Provided records below:

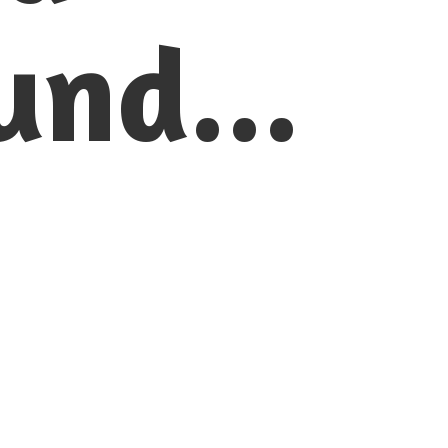
und...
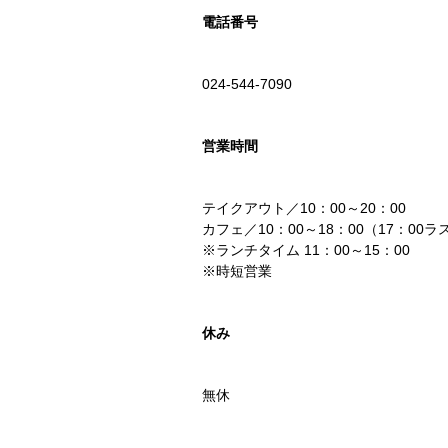
電話番号
024-544-7090
営業時間
テイクアウト／10：00～20：00
カフェ／10：00～18：00（17：00
※ランチタイム 11：00～15：00
※時短営業
休み
無休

End of Provided records.

## Instructions for the task
Copy every line of text from the records above, character for character, and leave the pictures out.

## Result for this task
und...
電話番号
024-544-7090
営業時間
テイクアウト／10：00～20：00
カフェ／10：00～18：00（17：00
※ランチタイム 11：00～15：00
※時短営業
休み
無休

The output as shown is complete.